C’est alors que cette pensée vint à cet ouvrier :

Ecrire à l’archevêque de Paris.

L’ouvrier prit une plume et de sa pauvre mansarde écrivit à M. l’archevêque de Paris une lettre enthousiaste et grave où lui, homme du peuple et croyant, il disait ceci à son évêque ; nous traduisons le sens de sa lettre :

— L’heure est solennelle, la guerre civile met aux prises l’armée et le peuple, le sang coule. Quand le sang coule, l’évêque sort. M. Sibour doit continuer M. Affre. L’exemple est grand, l’occasion est plus grande encore.
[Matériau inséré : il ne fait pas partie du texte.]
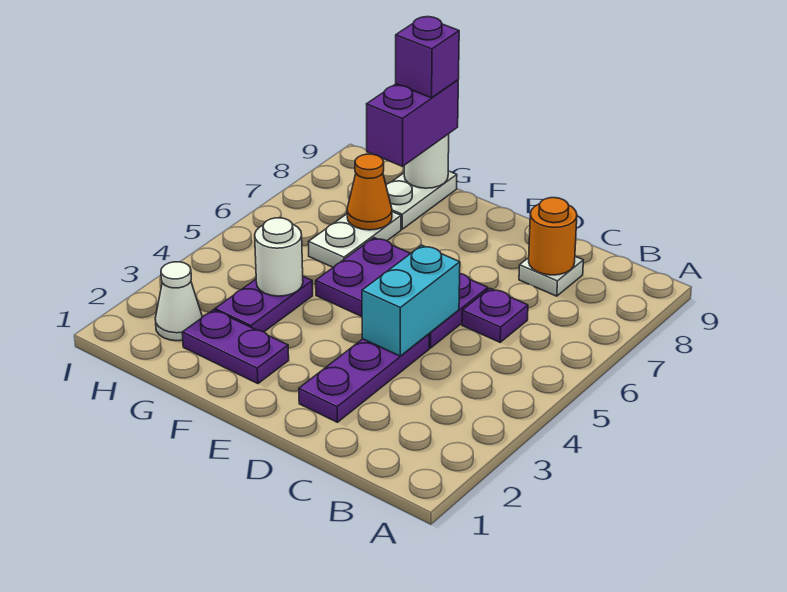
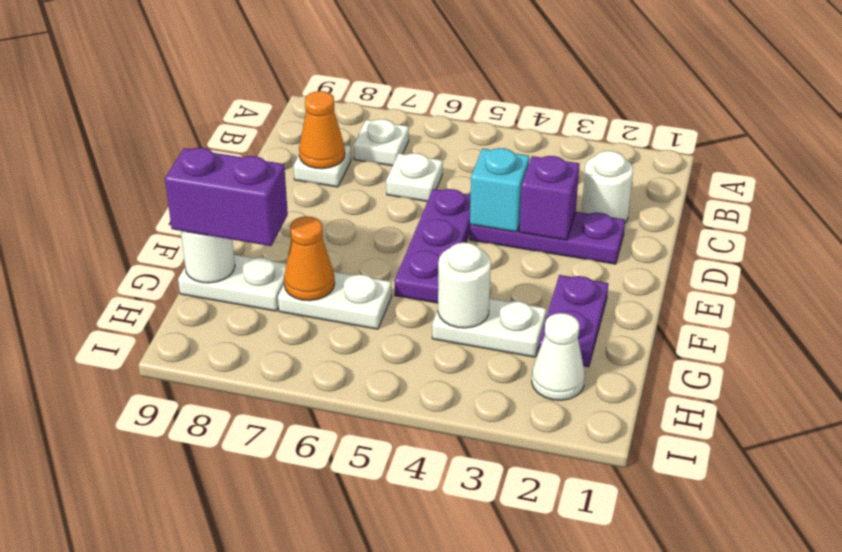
none -> white plate B7 level 1
none -> white round brick C2 level 1
purple plate C6 level 1 -> white plate C6 level 1
orange round brick C8 level 2 -> orange cone C8 level 2
cyan brick D4:D5 level 2 -> cyan brick D4 level 2
purple plate D5:F6 level 1 -> purple plate D5:F5 level 1
purple plate G3:G4 level 1 -> white plate G3:G4 level 1
purple brick G9 level 4 -> purple brick D3 level 2

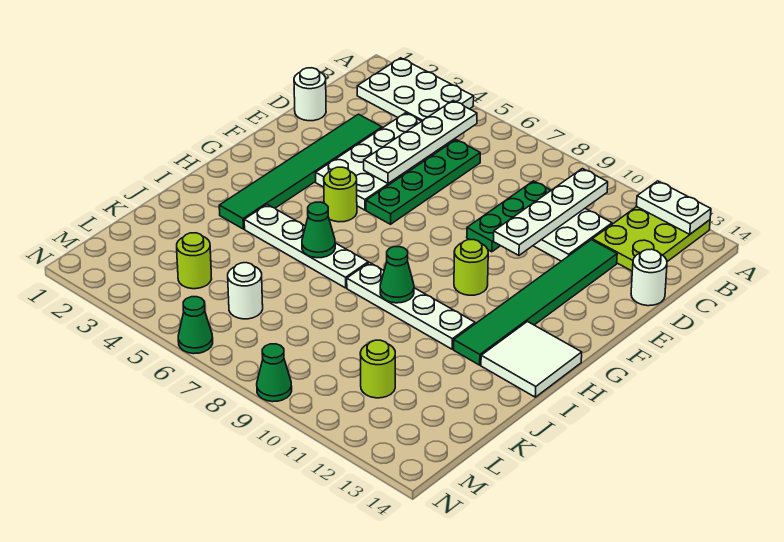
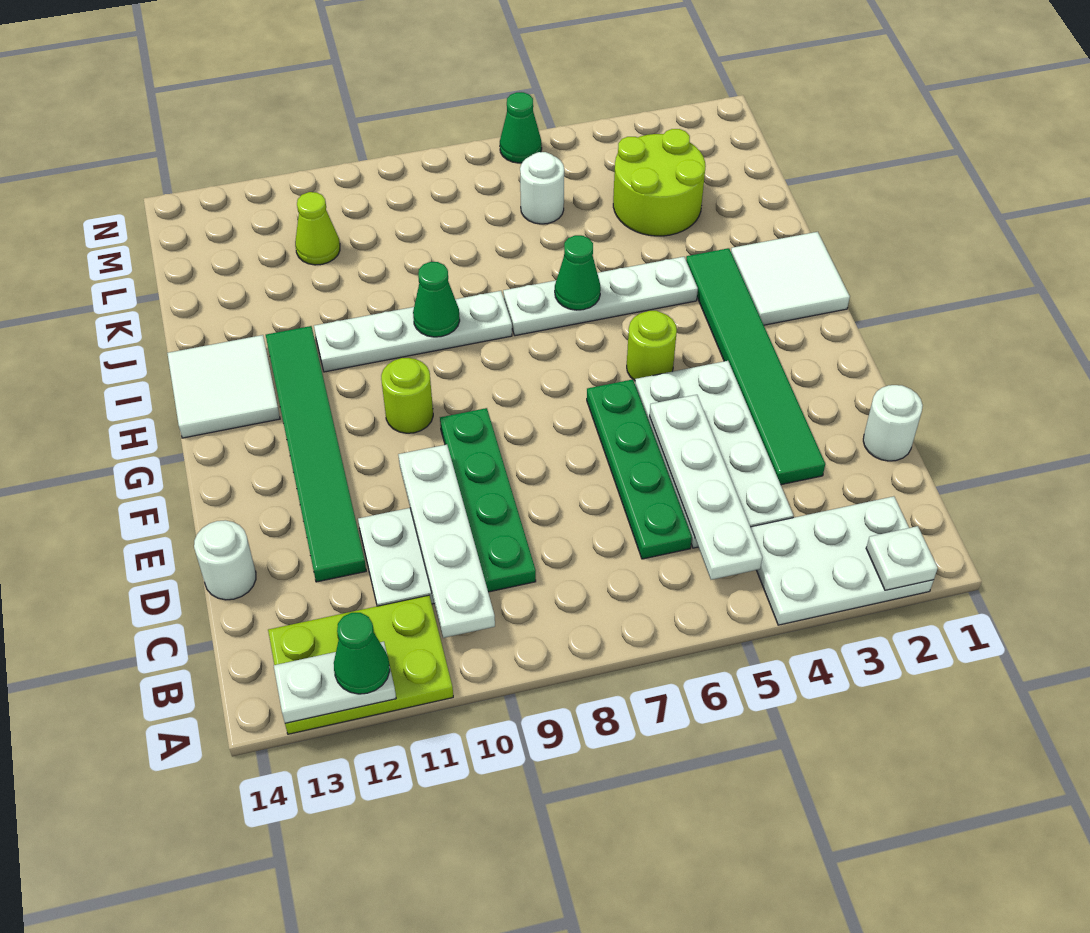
none -> white plate A2 level 2
lime plate A12:C13 level 1 -> lime plate A11:B13 level 1
green plate C9:E9 level 1 -> green plate C9:F9 level 1
none -> white tile H1:I2 level 1
lime round brick L4 level 1 -> lime round brick K3:L4 level 1
lime round brick L11 level 1 -> lime cone L11 level 1
green cone N9 level 1 -> green cone A12 level 3

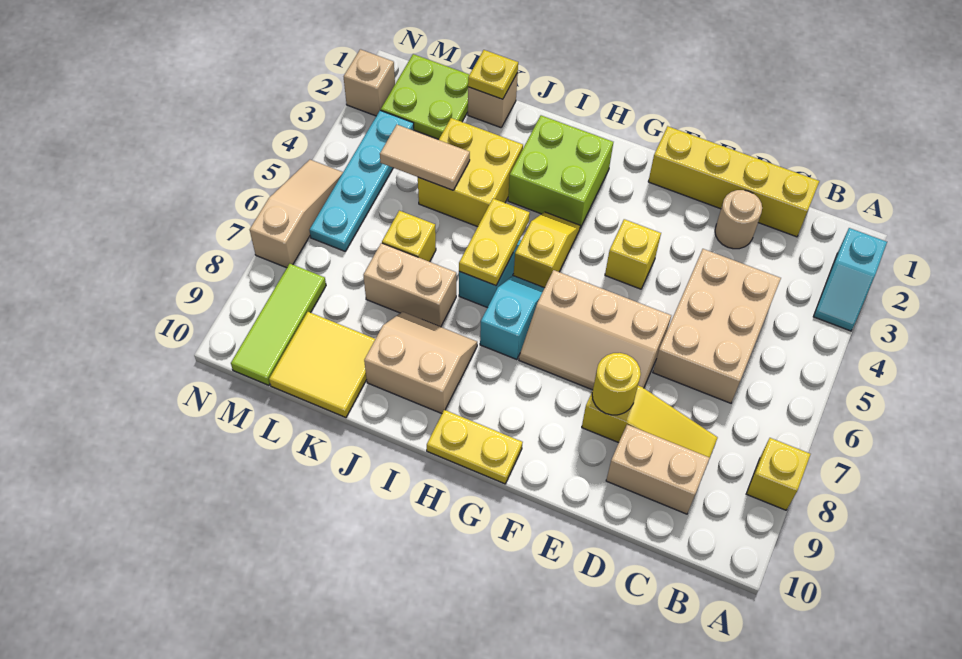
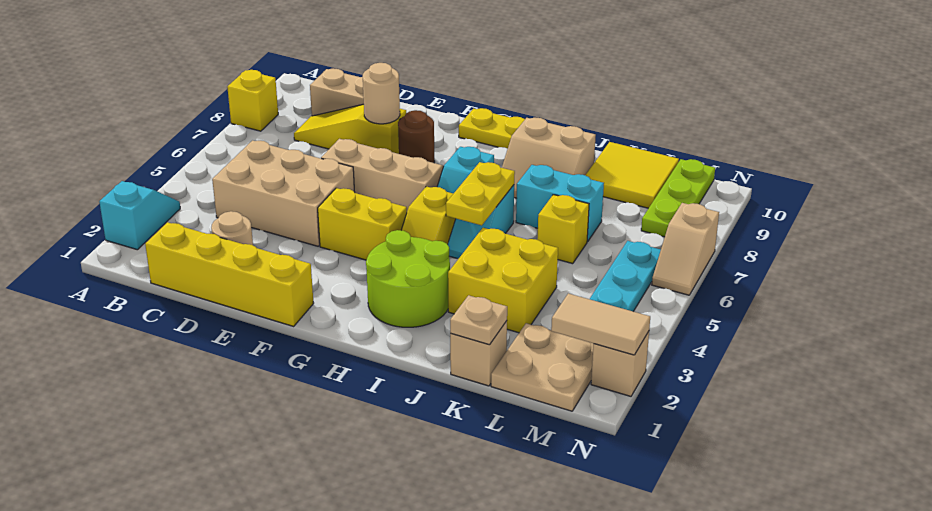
tan brick C4:D6 level 1 -> tan brick C4:E5 level 1
yellow round brick E8 level 2 -> tan round brick E8 level 2
yellow brick F4 level 1 -> yellow brick F4:G4 level 1
none -> brown round brick F8 level 1
lime brick H2:I3 level 1 -> lime round brick H2:I3 level 1
tan brick J7:K7 level 1 -> cyan brick J7:K7 level 1
yellow plate K1 level 2 -> tan plate K1 level 2
tan tile K4:L4 level 2 -> tan tile M2:N2 level 2
lime plate L1:M2 level 1 -> tan plate L1:M2 level 1
lime tile M8:M10 level 1 -> lime plate M8:M10 level 1
tan slope N5:N7 level 1 top 7 -> tan slope N6:N7 level 1 top 7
Que l’archevêque de Paris suivi de tout son clergé, la croix pontificale devant lui, la mitre en tête, sorte processionnellement dans les rues. Qu’il appelle à lui l’Assemblée nationale et la Haute Cour, les législateurs en écharpes et les juges en robes rouges, qu’il appelle à lui les citoyens, qu’il appelle à lui les soldats, et qu’il aille droit à l’Elysée. Que là il lève la main, au nom de la justice, contre celui qui viole les lois, et, au nom de Jésus, contre celui qui verse le sang. Rien qu’avec cette main levée il brisera le coup d’État.

Et il mettra sa statue à côté de la statue de M. Affre, et il sera dit que deux fois deux archevêques de Paris ont écrasé du pied la guerre civile.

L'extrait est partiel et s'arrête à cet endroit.